▸ **WORKING DATA**:
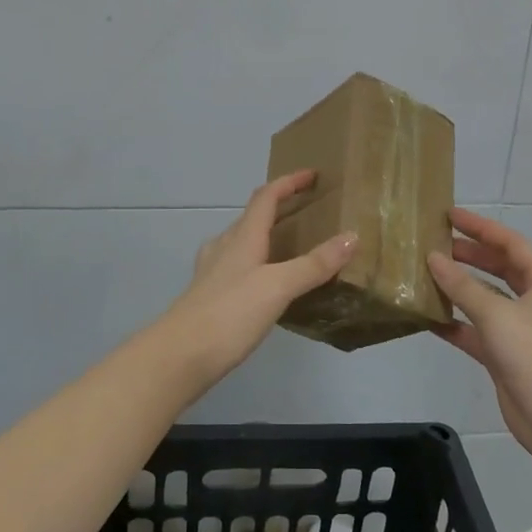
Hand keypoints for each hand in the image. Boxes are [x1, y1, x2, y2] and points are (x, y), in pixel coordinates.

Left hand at [158, 170, 357, 392]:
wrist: (180, 356)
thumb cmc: (230, 314)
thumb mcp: (278, 286)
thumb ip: (314, 264)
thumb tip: (351, 236)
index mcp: (243, 237)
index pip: (266, 197)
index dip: (288, 182)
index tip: (312, 175)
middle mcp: (225, 247)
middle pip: (252, 216)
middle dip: (278, 207)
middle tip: (307, 211)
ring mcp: (212, 272)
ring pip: (241, 242)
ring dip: (264, 235)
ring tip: (289, 245)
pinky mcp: (208, 296)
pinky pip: (236, 267)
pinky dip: (255, 263)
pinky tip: (263, 283)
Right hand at [428, 208, 531, 454]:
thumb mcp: (496, 313)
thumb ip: (462, 285)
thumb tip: (433, 258)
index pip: (510, 243)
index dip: (481, 227)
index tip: (450, 215)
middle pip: (499, 268)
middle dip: (469, 254)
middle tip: (435, 243)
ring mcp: (521, 330)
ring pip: (486, 299)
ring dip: (459, 288)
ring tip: (426, 273)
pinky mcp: (506, 356)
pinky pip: (477, 330)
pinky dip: (456, 323)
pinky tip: (429, 317)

▸ **HOW TO COMPLETE THIS TASK**:
All lines above holding the word "index" make up the answer; copy each one.

▸ **ANSWER FOR THIS EXERCISE**:
index mcp: (243, 237)
index pip: (266, 197)
index dip: (288, 182)
index tip: (312, 175)
index pip: (510, 243)
index dip: (481, 227)
index tip: (450, 215)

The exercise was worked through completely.